Neither do I, Ares, neither do I.

That Geraldo fella is more than a little irritating, too.

Wintermute **

Hello Wintermute,

Please delete your irrational post. Thanks.

Ares


Gott

2003-08-04 15:41 | User Profile

Dear Ares, Johan Strauss Jr. had one jewish grand (or I think it was maybe great grand) parent, so he had a little jew in him. Mendelssohn was jewish be birth but converted and wrote a lot of Christian church music including a highly anti semitic (as in, honest) oratorio called St. Paul. Offenbach was totally a jew - and even though his operettas are full of tuneful little ditties - his work is smart-assed, vulgar jewish through and through.


relevant1

2003-08-04 19:12 | User Profile

I voted for Mozart but my close second is of course Beethoven. My favorite modern classical composer is Carl Orff and his masterpiece Carmina. And I mean the original full Carmina Burana not one of the many abridged versions out there.

If Usenet mp3 file sharing is any indication of current classical taste, Mozart is king. Everything Mozart wrote, Philips’ Complete Mozart Edition of 180 cds has been the most popular classical mp3 Usenet download in history.


Dan Dare

2003-08-05 01:39 | User Profile

**My favorite modern classical composer is Carl Orff **

Orff is an interesting one. From all accounts he composed Carmina Burana in 1937 expressly for the Nazi cultural establishment. He was also asked to rewrite Mendelsohn's "Midsummer Night's Dream" after Richard Strauss refused, but the project never came to fruition.

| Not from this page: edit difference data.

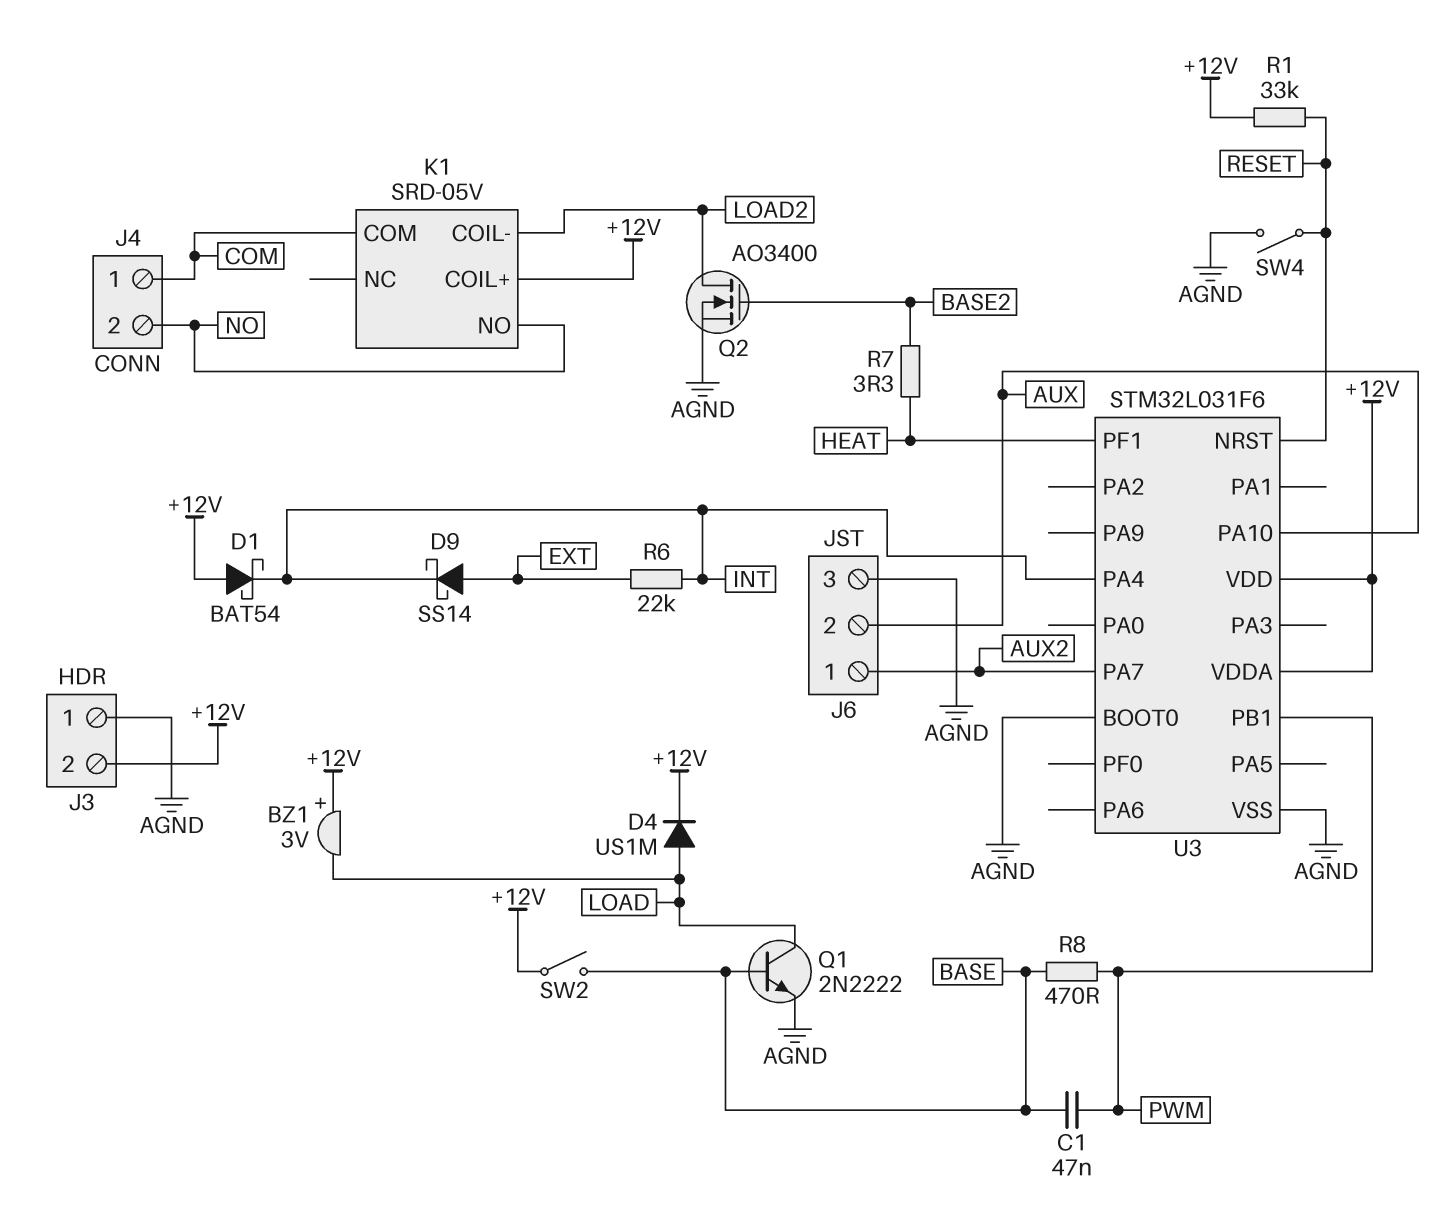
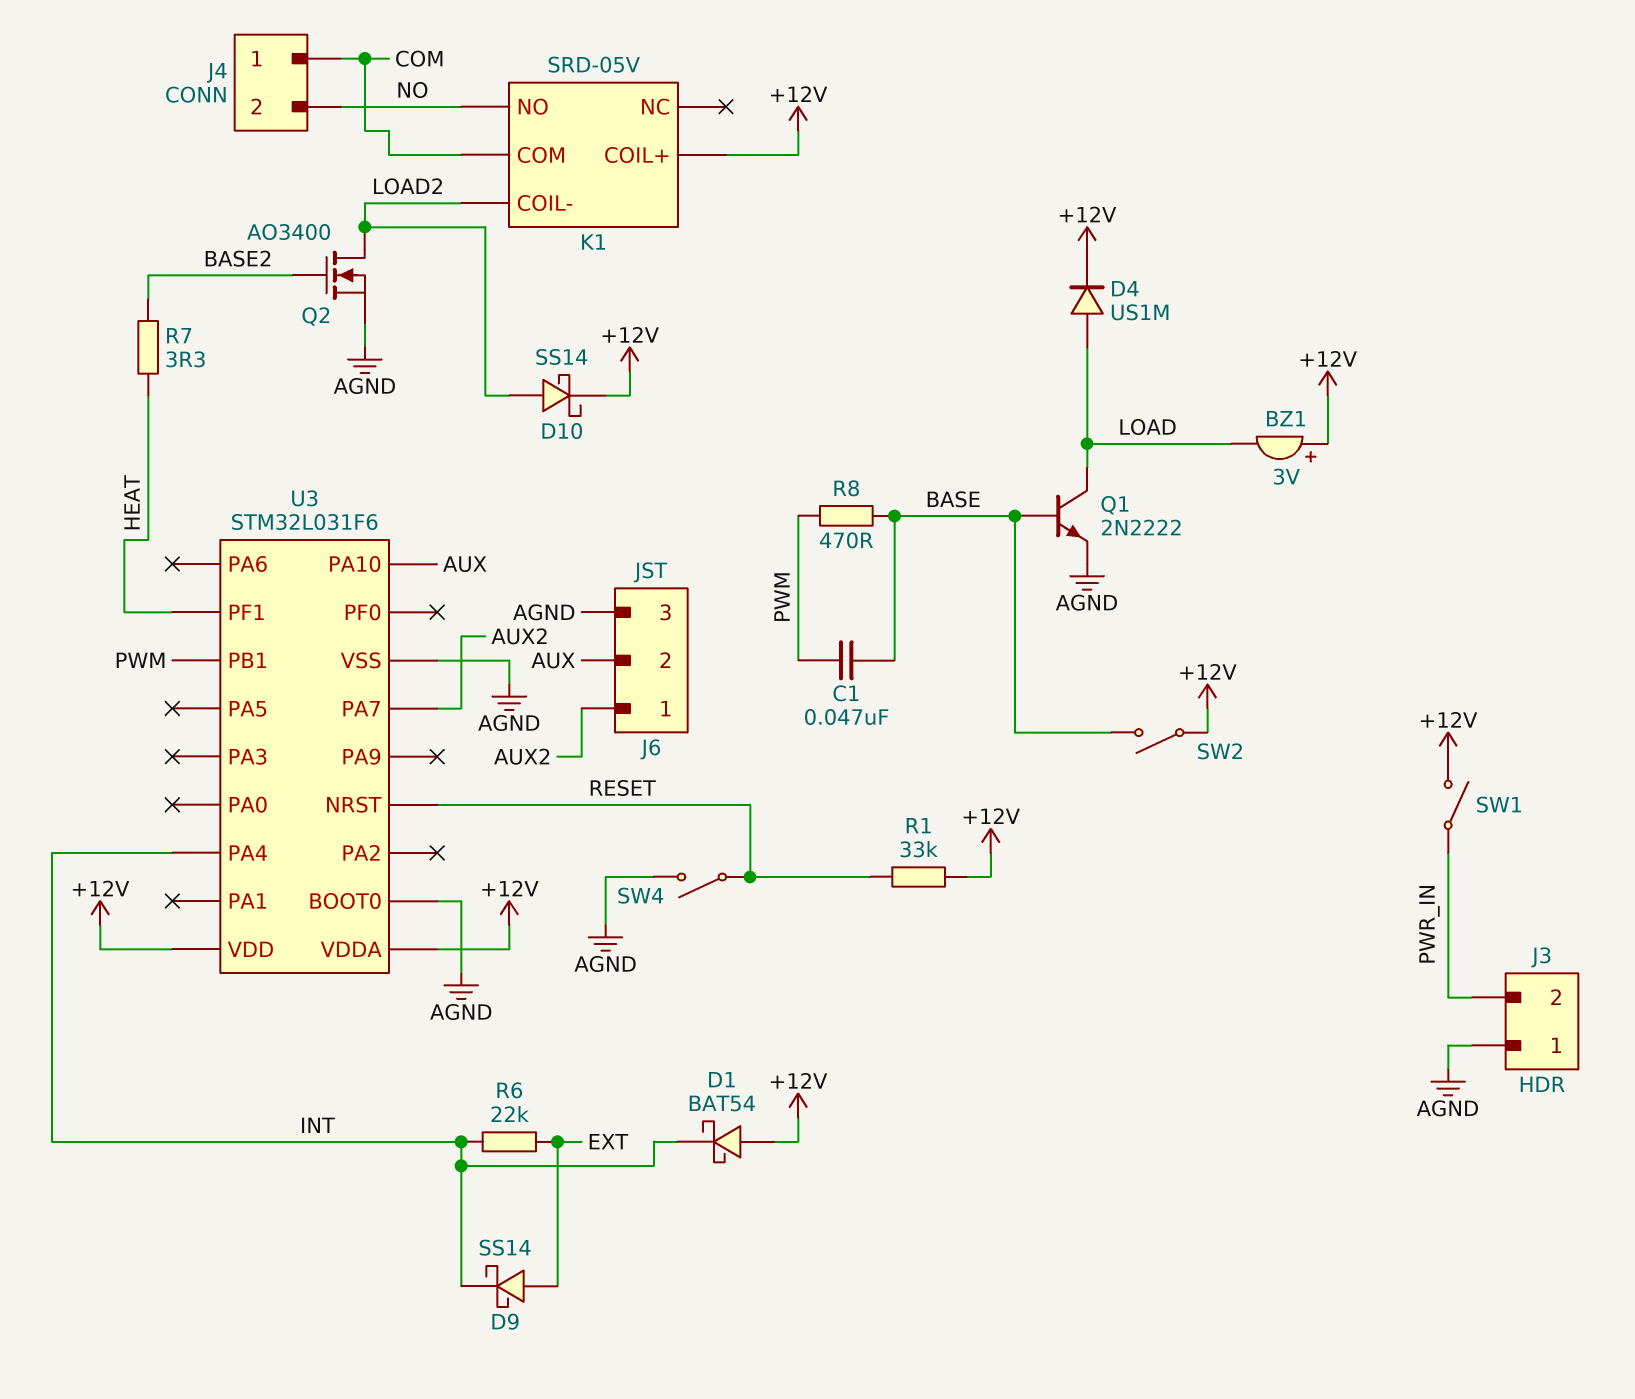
D10: none -> schottky SS14 (A LOAD2, K +12V)
J3 pin 2: +12V -> PWR_IN
SW1: none -> switch (+12V, PWR_IN)

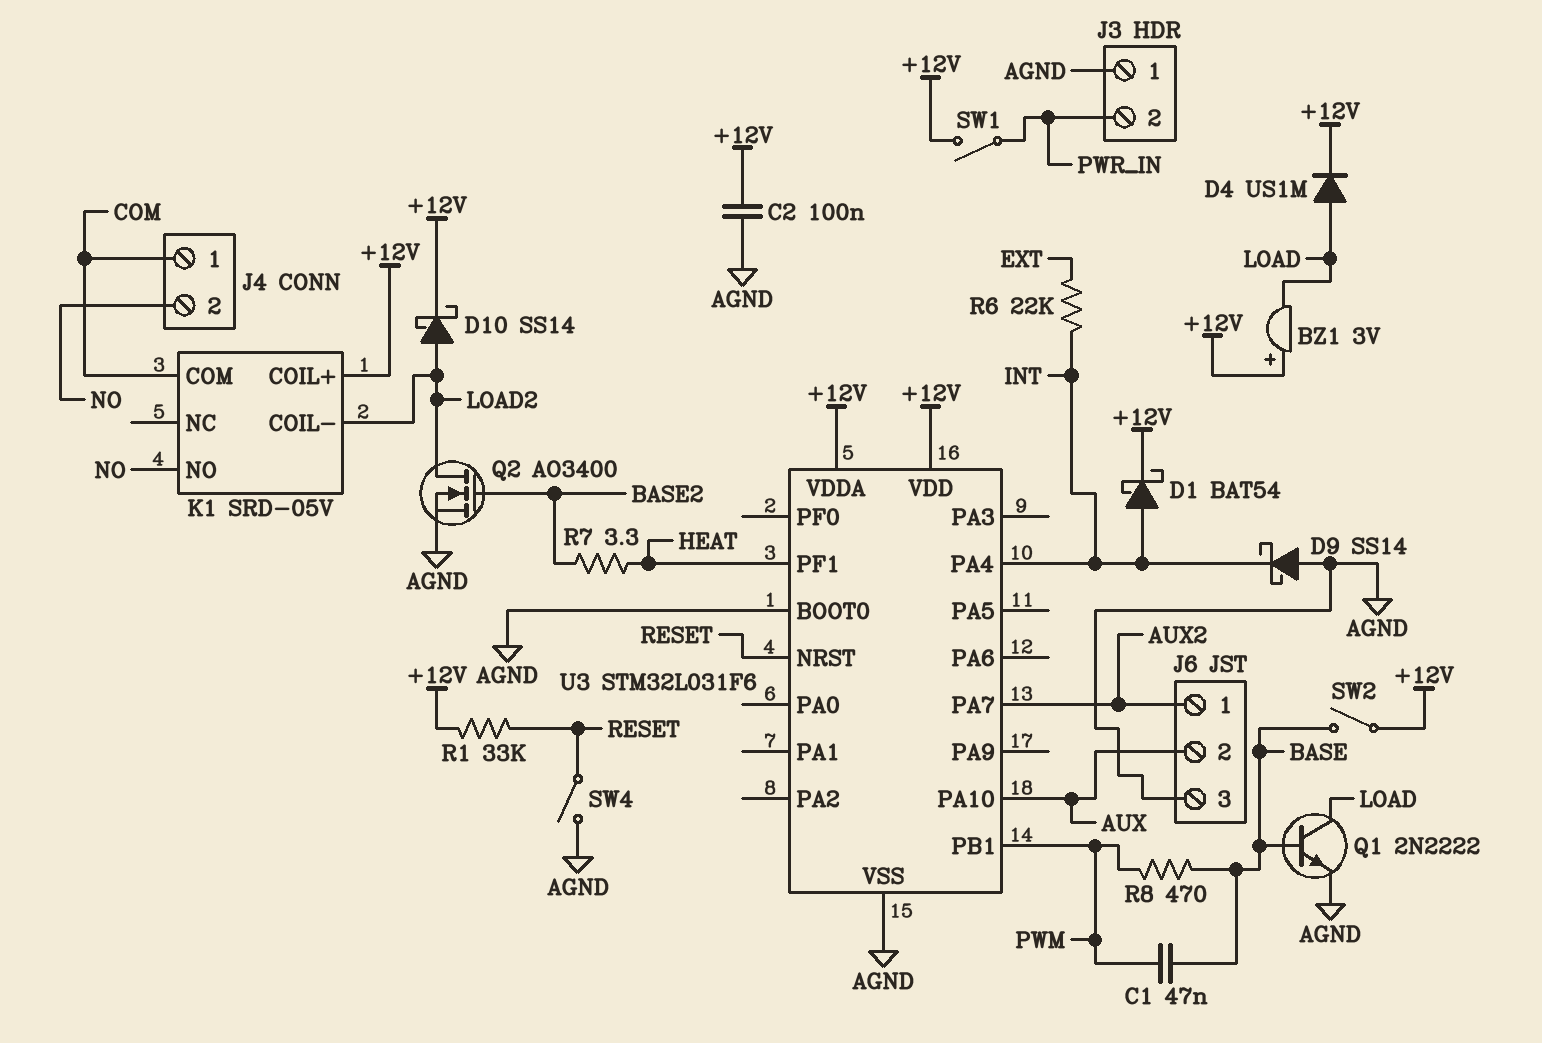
C2: none -> 100nF (+12V, AGND)
D1: schottky BAT54 (A +12V, K INT) -> schottky BAT54 (A INT, K +12V)
D9: schottky SS14 (A EXT, K INT) -> schottky SS14 (A AGND, K INT)

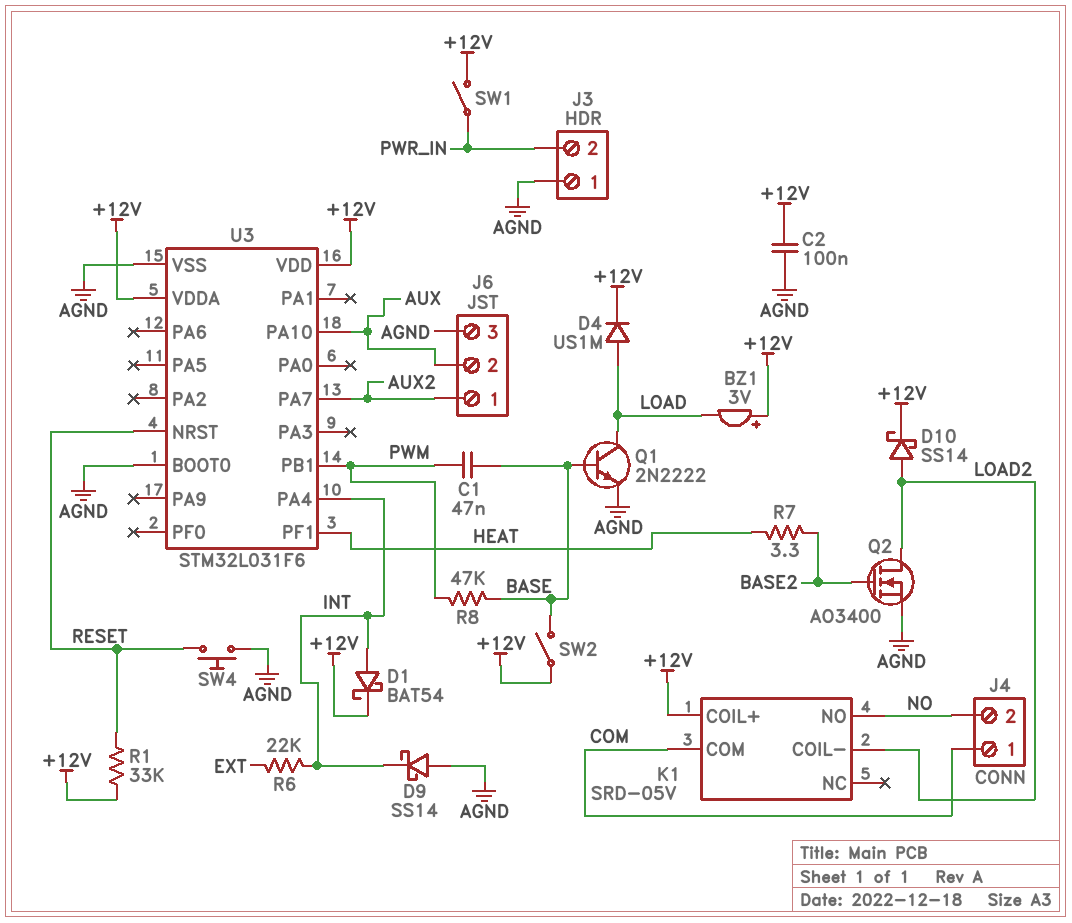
R8: 470 (BASE, PWM) -> 47k (BASE, PWM)
SW4: switch (AGND, RESET) -> button (AGND, RESET)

Orff probably has the greatest claim of any to be being the 'official' Nazi composer.

And yet, in this month's BBC Music Magazine, the reviewer of the book "Composers of Classical Music of Jewish Descent" indicates that Orff had Jewish roots.

I have never seen that claimed before.

Anybody have further insight into this?


relevant1

2003-08-05 04:59 | User Profile

"Orff had Jewish roots"

I sure hope not dan dare, but it is of no matter to me as Jews do so like to play the paranoia game by trying to infer that Jews are everywhere and that everyone who has attained fame has a Jew in the woodpile.

I know Orff was castigated and his works minimized by the Jew music reviewers of his time after WWII merely because he was a German who managed to live through the Jew's Second Great War. But Orff managed to outlive all of his critics passing at 87. He was a devoted Roman Catholic, and I have not seen anything to doubt that his stock was racially 100% German going back into the Middle Ages.

In creating Carmina Burana from the songs found at the Bavarian Benedictbeuern, Orff merged combine the best of Greek and Roman antiquities with Medieval French, Italian and German zest for life. No contamination of the Jew is to be found in his music whatsoever. It is spiritual and sensual, and towers above the Jew schlock of modern Jewish composers like Copeland and the rest.